Events and Exhibits

Maryland on Film II: Free Fall/Bird Flu edition

Choo! We think our birds have the flu. Neither the O’s nor the Ravens can catch a break lately, so why not spend Saturday watching free movies, eating free popcorn, perusing a massive book sale, and pretending sports don’t exist?

Here’s a small but timely sample of what you can expect:

In 2013, the National Film Preservation Foundation awarded the Maryland Historical Society a grant to preserve our film, “Ocean City Hurricane, 1933,” which captured the incredible destruction of the Maryland vacation hot spot. S. Watts Smyth of St. Louis, Missouri captured this harrowing footage of the 1933 hurricane while on vacation with his family. The Smyths had driven fifteen hours—as they did every summer—in their brand new Cadillac LaSalle to visit the beach for their annual vacation only to be caught in one of the worst weather events in Maryland history.
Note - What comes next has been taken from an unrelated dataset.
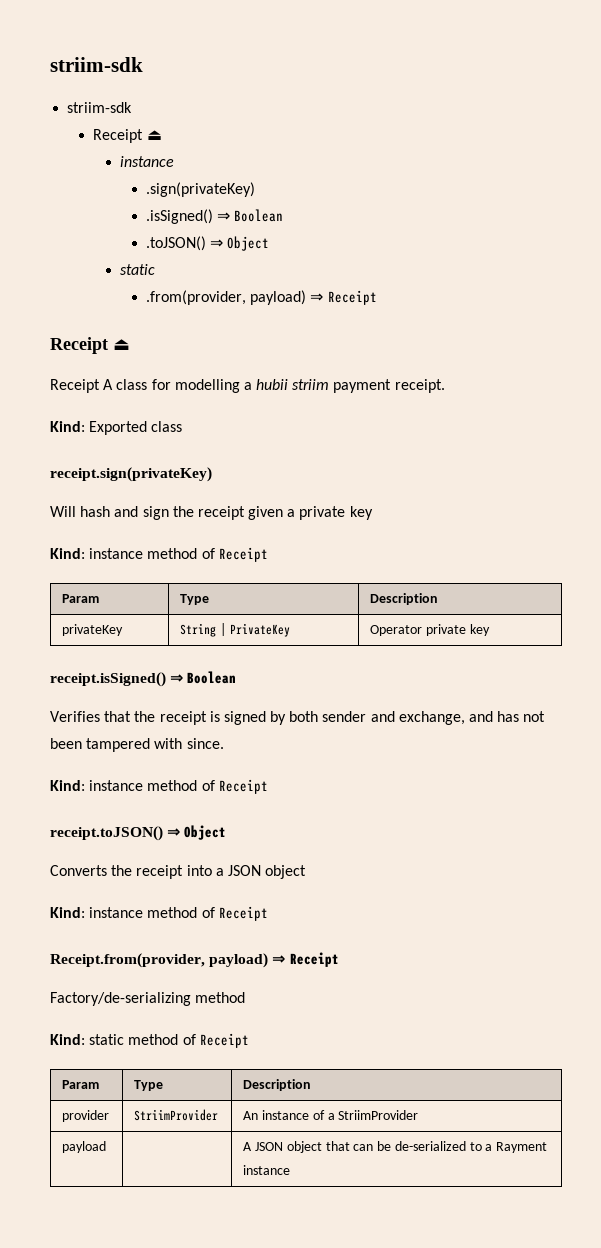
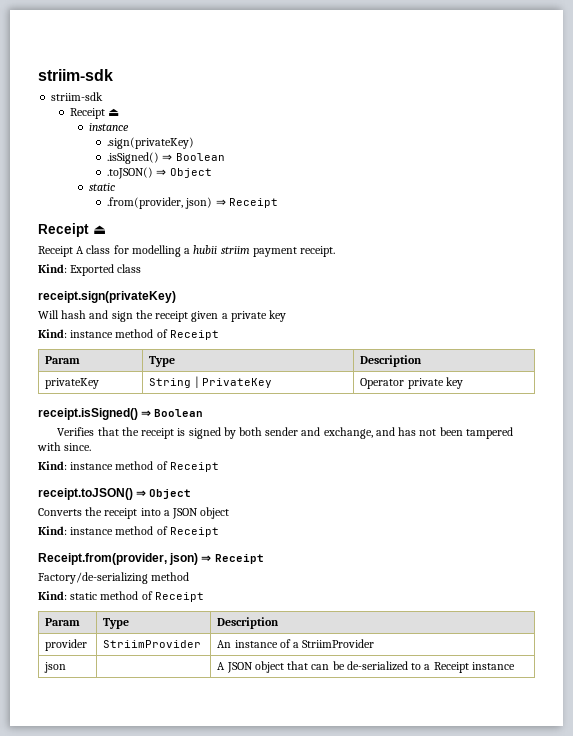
[250,290,307,305] payload) -> [185,197,213,209] json)
[209,953,269,968] payload) -> [169,553,199,565] json)
[62,1141,107,1153] payload -> [44,662,67,673] json
[496,1142,548,1153] Rayment -> [433,662,469,673] Receipt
Ocean City flood, 1933. 4x5 inch glass negative by A. Aubrey Bodine. Reference image MC8230-E, MdHS.

Ocean City flood, 1933. 4×5 inch glass negative by A. Aubrey Bodine. Reference image MC8230-E, MdHS.

On August 22, after four days of saturating rain, the hurricane made landfall. Heavy winds picked up and battered the boardwalk, pummeled the city with large waves, and destroyed the town’s railroad bridge and fishing camps. The storm’s greatest and most lasting impact was a 50-foot wide, 8-foot deep inlet that was carved through the barrier island by a continuous four-day ebb tide, flowing from the bay out to the ocean. Three entire streets were submerged at the south end of the town.

In the end, the destruction proved a boon for the town. The inlet made Ocean City the state’s only Atlantic port. The resulting commercial and sport fishing boom greatly shaped the character of the Ocean City we know today, as vacationers flocked to the seaside town in large numbers to crab and fish, and dozens of hotels and restaurants sprang up to meet their needs.

Colorlab, in Rockville, Maryland, cleaned, duplicated, rehoused, and digitized the film to ensure that this fantastic footage will be available to future generations. The NFPF grant also required a public showing of the amazing film, which inspired “Maryland on Film II.” The MdHS Library will also showcase the following films and videos from our A/V collection on October 3, 2015:

“Beatles 1964″ – A man sneaks a small movie camera into the Baltimore Civic Center. Fifty years later a video editor reimagines the experience.
“Snookered + Behind the Scenes at Hutzler’s” (1938+2009) – A Dan Deacon song is paired with a historic industrial film.
“Blueprint for Tomorrow” (c.1996) – If you enjoyed HBO’s Show Me a Hero, you don’t want to miss this BCLM-produced gem.
“Mining the Museum Lobby Tape” (1991) – Revisiting Fred Wilson introducing his amazing 1992 exhibition.
“Mayor Kurt Schmoke Flu PSA” (1998) – Baltimore! Listen to Kurt Schmoke!
“The Last TV Commercials” (1985) The last TV spots for the dearly departed News American.

The approximately hour-long program will screen at the top of each hour,  starting at 10am. The last screening starts at 4pm.

There’s also a massive USED BOOK SALE featuring 6,000 titles along with reproductions of photographs, maps and prints from MdHS’s collection this weekend so plan to spend some time.

Ocean City flood, 1933. 4x5 inch glass negative by A. Aubrey Bodine. Reference image MC8230-D, MdHS.

Ocean City flood, 1933. 4×5 inch glass negative by A. Aubrey Bodine. Reference image MC8230-D, MdHS.